There are three basic components: a pull term, which is small when the distance between similar observations is small; a push term, which is small when the distance between dissimilar observations is larger; and a regularization term, which is small when the Frobenius norm ( $$\Vert M \Vert _{F}^{2} = \sqrt{\operatorname{Tr}(MM^{H})}$$) of M is small. Thus the algorithm attempts to bring similar distribution fields closer together, while pushing dissimilar ones farther apart, while attempting to minimize the complexity of the metric M. The regularizer on the metric M guards against overfitting and consequently enhances the algorithm’s ability to generalize, i.e., allow for operations across data sets. This regularization strategy is similar to popular regression techniques like lasso and ridge (Hastie et al. 2009).
Additional parameters λ and γ weight the importance of the push–pull terms and metric regularizer, respectively. These free parameters are typically tuned via standard cross-validation techniques on the training data. The objective function represented by Equation ( 8) is quadratic in the unknown metric M; hence it is possible to obtain the following closed-form solution to the minimization of Equation ( 8) as:
\begin{aligned}[b] M&=\frac{\lambda }{\gamma (N-N_{c} )}\sum_{i,k} \bigl(\mathrm{DF} _{c}^{i}-\mathrm{DF}_{c}^{k} \bigr) \bigl(\mathrm{DF}_{c}^{i}- \mathrm{DF}_{c}^{k} \bigr)^{T} \\ &\quad {}-\frac{1-\lambda }{\gamma (N_{c}-1 )}\sum_{i,j} \bigl( \mathrm{DF} _{c}^{i}-\mathrm{DF}_{c}^{j} \bigr) \bigl(\mathrm{DF}_{c}^{i}- \mathrm{DF}_{c}^{j} \bigr)^{T}. \end{aligned}
(9)
Equation ( 9) does not guarantee that M is positive semi-definite (PSD). To ensure this property, we can apply the following straightforward projection step after calculating M to ensure the requirement of $$M\succeq 0$$:
1
perform eigen decomposition: $$M=U^{T}\varLambda U$$;

2
generate $$\varLambda _{+}=\max (0,\varLambda )$$, i.e., select positive eigenvalues;

3
reconstruct the metric M: $$M=U^{T}\varLambda _{+}U$$.

[Dataset records]
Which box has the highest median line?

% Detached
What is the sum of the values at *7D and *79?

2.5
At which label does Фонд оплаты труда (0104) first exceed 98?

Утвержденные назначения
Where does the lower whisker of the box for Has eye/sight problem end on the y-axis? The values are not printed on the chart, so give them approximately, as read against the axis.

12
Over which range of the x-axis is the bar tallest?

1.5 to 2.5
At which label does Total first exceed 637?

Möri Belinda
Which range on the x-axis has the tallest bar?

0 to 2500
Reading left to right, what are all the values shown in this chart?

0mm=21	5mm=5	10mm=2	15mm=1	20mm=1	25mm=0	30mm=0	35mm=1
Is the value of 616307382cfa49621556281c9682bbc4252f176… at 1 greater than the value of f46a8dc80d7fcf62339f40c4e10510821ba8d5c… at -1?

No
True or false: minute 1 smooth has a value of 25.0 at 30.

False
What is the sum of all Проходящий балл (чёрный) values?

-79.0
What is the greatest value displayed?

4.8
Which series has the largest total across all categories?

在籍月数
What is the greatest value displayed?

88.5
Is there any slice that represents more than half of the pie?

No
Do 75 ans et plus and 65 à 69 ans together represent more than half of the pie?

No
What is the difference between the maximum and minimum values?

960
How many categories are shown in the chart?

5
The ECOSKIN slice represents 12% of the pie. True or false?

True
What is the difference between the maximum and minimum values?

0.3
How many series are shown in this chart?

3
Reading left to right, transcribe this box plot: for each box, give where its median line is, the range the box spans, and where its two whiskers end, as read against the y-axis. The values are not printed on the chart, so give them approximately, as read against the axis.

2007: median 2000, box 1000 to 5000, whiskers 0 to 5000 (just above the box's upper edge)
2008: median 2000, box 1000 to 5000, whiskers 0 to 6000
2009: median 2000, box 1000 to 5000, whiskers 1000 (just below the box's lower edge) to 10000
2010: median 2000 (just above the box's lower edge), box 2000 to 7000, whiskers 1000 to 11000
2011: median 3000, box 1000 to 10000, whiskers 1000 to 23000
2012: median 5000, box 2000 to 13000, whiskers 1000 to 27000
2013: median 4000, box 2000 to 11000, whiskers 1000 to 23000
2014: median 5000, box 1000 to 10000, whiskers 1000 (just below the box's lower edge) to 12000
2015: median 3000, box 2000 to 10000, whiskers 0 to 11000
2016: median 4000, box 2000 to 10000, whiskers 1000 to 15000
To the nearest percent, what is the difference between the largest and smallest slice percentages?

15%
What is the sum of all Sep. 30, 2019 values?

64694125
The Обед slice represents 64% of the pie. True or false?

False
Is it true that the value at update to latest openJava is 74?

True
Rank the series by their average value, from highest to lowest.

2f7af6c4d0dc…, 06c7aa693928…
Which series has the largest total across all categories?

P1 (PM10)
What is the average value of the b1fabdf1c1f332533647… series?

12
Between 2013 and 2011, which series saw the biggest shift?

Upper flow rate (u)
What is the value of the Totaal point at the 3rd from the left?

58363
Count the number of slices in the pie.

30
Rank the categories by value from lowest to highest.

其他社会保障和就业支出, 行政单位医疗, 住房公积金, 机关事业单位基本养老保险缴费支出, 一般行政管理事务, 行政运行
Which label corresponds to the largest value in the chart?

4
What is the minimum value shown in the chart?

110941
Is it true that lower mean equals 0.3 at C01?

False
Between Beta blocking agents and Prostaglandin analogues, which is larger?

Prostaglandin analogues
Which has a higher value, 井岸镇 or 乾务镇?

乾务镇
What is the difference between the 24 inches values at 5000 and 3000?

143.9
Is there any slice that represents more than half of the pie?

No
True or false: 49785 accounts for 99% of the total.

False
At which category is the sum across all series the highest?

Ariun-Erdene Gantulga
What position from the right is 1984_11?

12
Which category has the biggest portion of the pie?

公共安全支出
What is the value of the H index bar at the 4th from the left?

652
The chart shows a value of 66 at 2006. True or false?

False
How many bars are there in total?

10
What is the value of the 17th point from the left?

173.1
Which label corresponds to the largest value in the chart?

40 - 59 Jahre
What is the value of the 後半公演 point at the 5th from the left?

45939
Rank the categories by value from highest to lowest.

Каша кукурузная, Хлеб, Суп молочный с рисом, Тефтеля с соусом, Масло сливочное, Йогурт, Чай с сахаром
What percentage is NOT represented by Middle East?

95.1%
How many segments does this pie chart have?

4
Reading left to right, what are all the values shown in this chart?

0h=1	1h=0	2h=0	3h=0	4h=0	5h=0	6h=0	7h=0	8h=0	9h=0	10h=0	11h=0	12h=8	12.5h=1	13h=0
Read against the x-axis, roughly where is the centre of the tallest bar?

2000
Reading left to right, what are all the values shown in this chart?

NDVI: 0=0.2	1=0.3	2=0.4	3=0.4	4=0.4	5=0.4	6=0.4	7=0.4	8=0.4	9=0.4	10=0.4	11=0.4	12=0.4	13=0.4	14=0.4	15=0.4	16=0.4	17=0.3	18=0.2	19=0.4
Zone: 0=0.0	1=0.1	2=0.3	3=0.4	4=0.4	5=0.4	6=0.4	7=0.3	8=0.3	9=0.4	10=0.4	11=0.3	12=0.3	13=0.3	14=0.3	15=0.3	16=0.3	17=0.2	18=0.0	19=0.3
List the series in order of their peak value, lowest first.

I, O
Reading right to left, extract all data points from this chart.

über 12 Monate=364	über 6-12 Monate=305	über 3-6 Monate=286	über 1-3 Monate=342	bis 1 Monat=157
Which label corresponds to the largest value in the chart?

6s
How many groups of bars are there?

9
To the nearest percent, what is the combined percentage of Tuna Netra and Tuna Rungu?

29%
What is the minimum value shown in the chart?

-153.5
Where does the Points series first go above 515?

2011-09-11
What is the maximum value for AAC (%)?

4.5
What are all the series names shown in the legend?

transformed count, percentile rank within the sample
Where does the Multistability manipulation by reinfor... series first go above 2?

▸ **Instructions to follow**
In the excerpt on metric learning, what does the regularizer on the metric M guard against? Rely solely on the excerpt on metric learning.

▸ **Expected answer**
Overfitting.